PROBLEM TO SOLVE: What lines in the entries hold the string "coordinate"? List them.

EXCERPTED RECORDS:
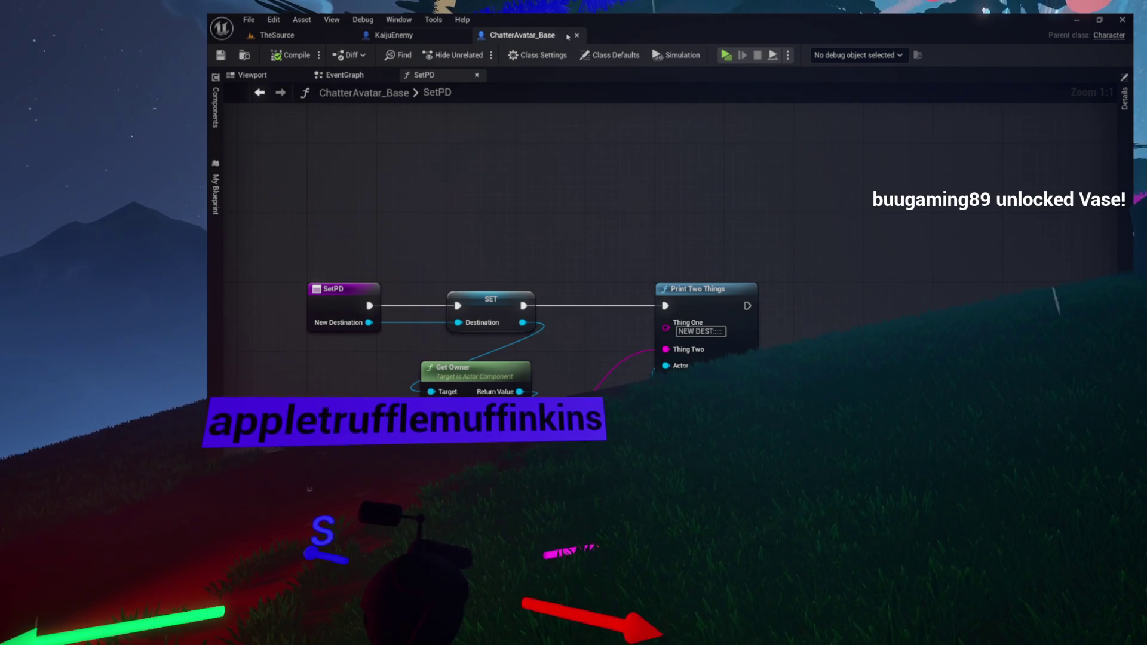
Step: From KaijuEnemy, browse to Environment > Games and reopen the Kaiju_Karl blueprint
{"action": "left_click", "coordinate": [392, 35]}
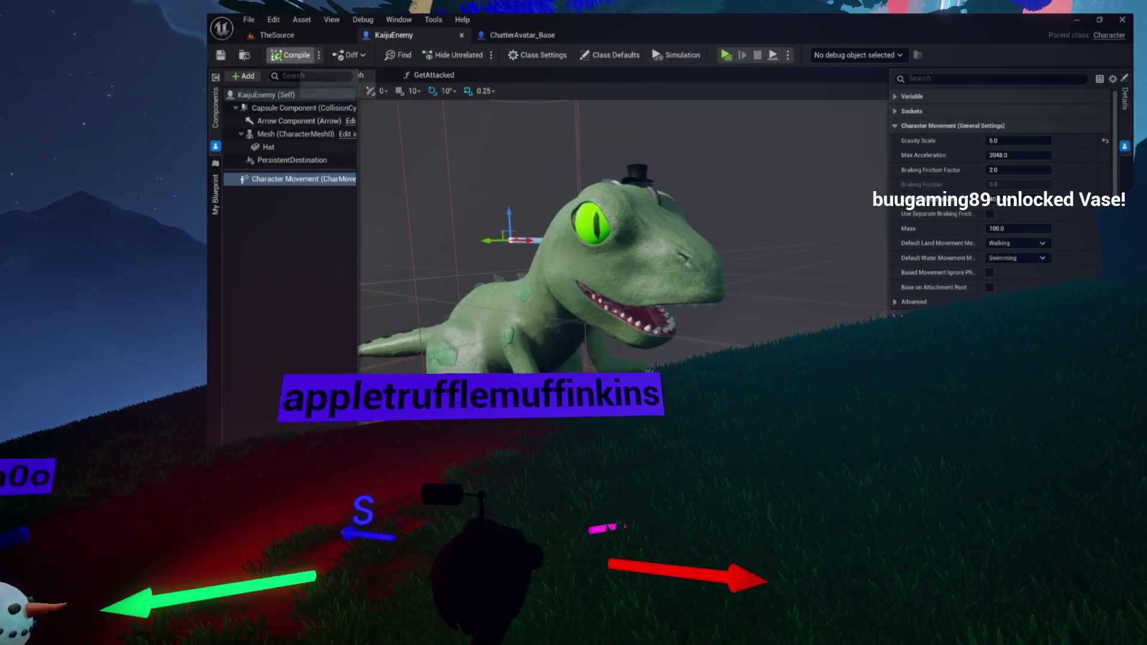
{"action": "left_click", "coordinate": [249, 58]}
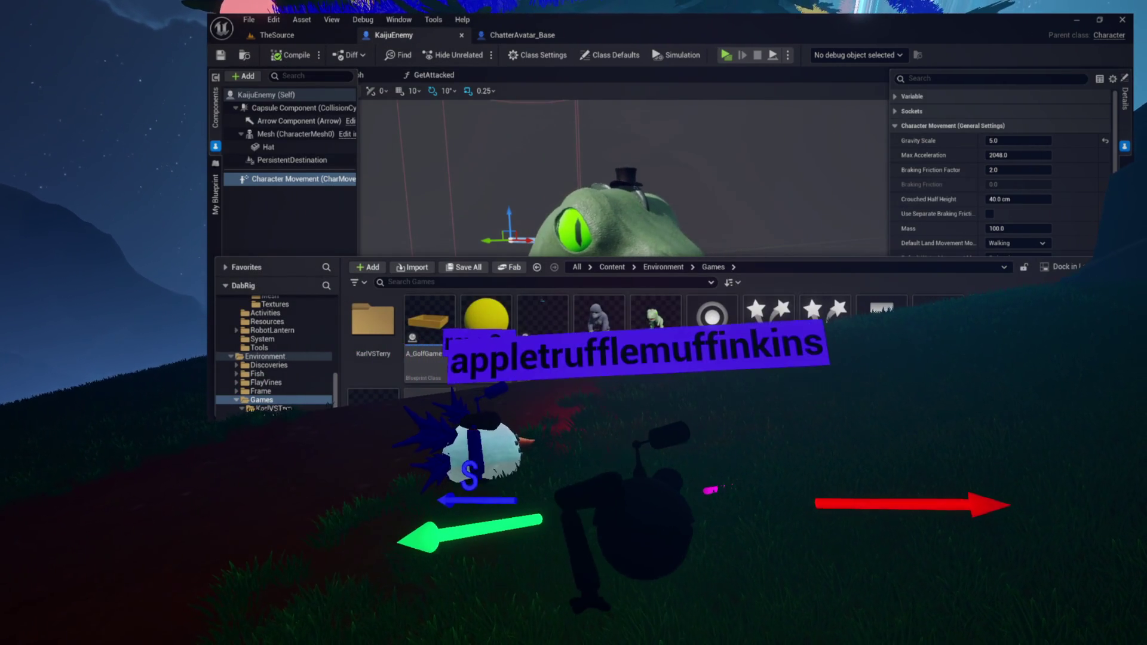
{"action": "double_click", "coordinate": [597, 320]}
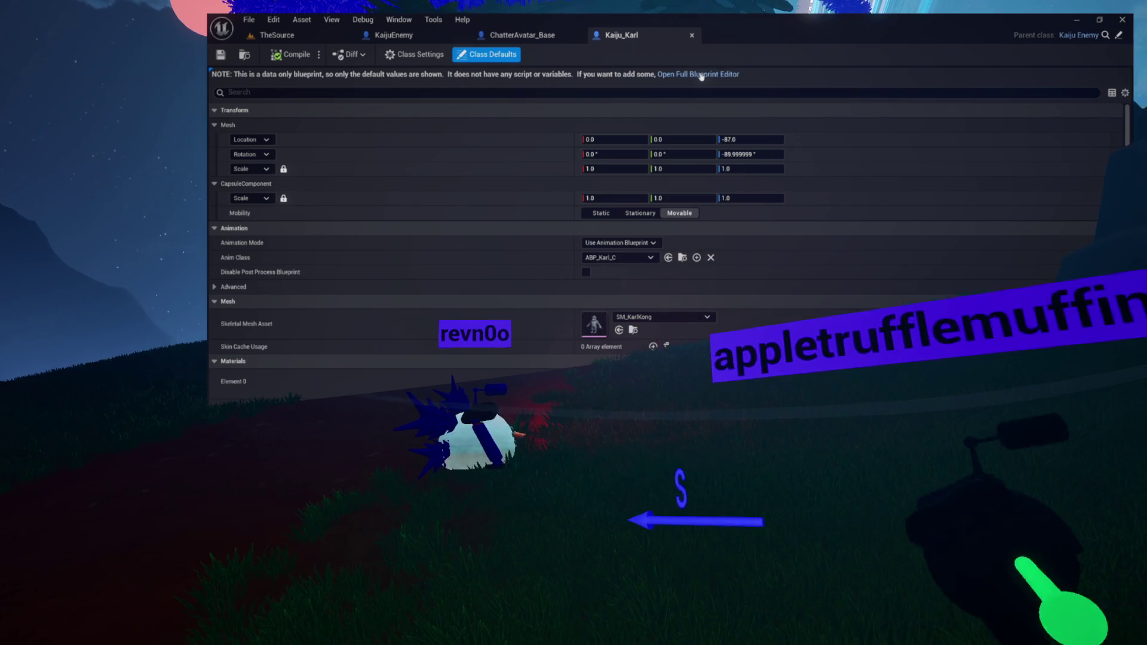
{"action": "left_click", "coordinate": [701, 75]}
{"action": "left_click_drag", "start_coordinate": [529, 206], "coordinate": [622, 284]}
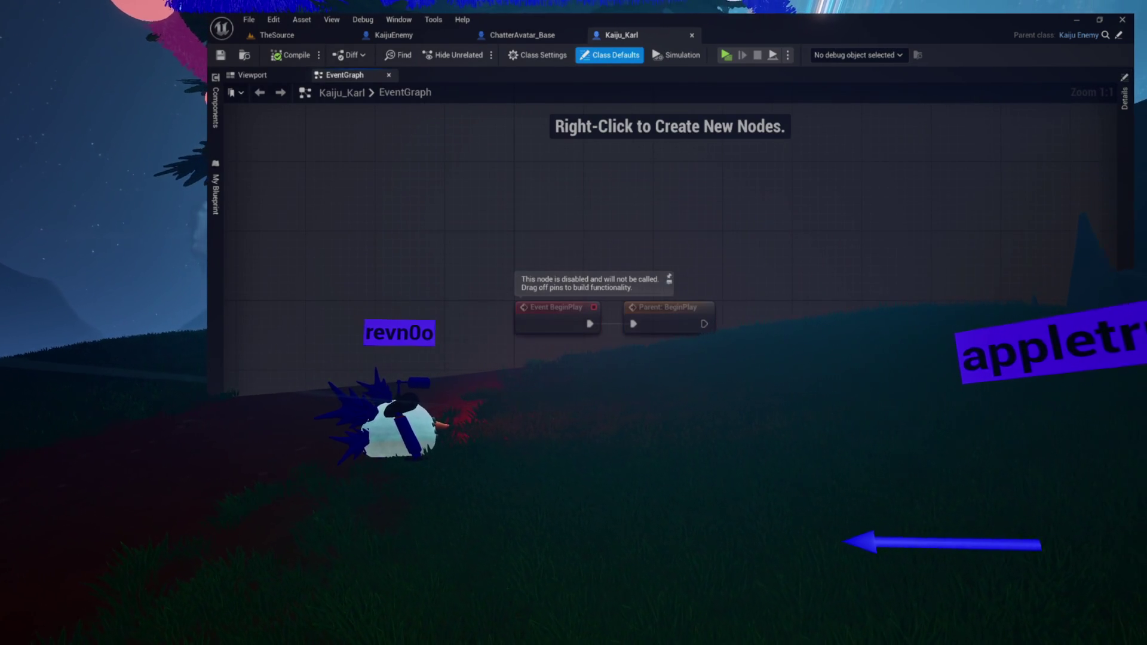
{"action": "left_click", "coordinate": [252, 75]}
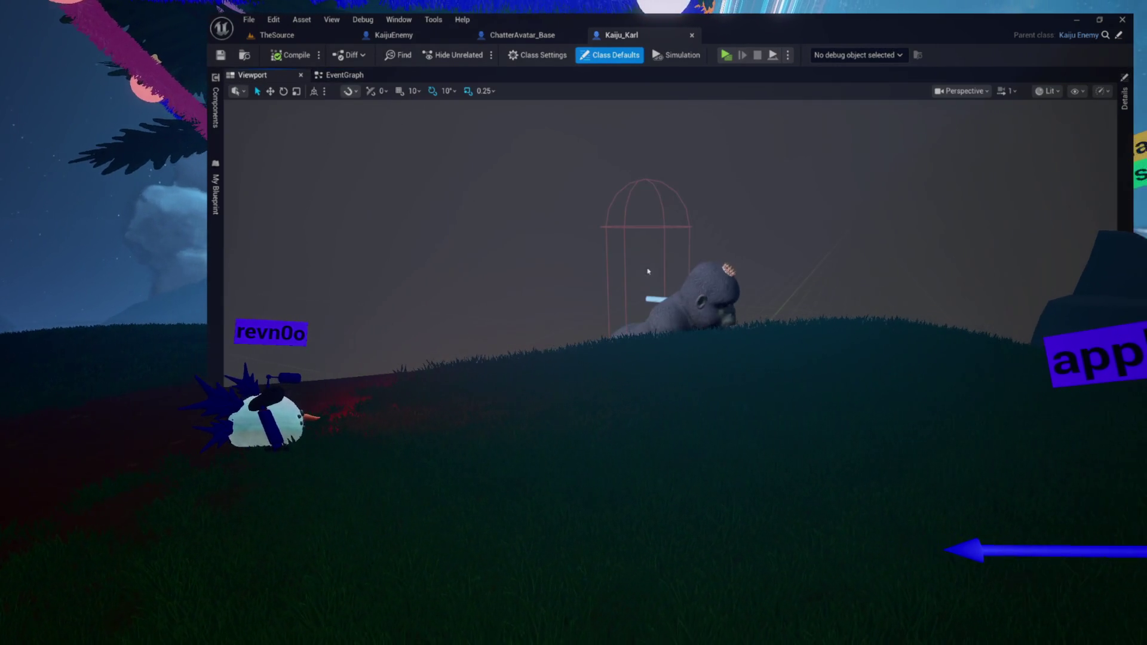
{"action": "scroll", "coordinate": [730, 321], "scroll_direction": "up", "scroll_amount": 5}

REPLY TO THE EXERCISE:
{"action": "left_click", "coordinate": [392, 35]}
{"action": "left_click", "coordinate": [249, 58]}
{"action": "double_click", "coordinate": [597, 320]}
{"action": "left_click", "coordinate": [701, 75]}
{"action": "left_click_drag", "start_coordinate": [529, 206], "coordinate": [622, 284]}
{"action": "left_click", "coordinate": [252, 75]}
{"action": "scroll", "coordinate": [730, 321], "scroll_direction": "up", "scroll_amount": 5}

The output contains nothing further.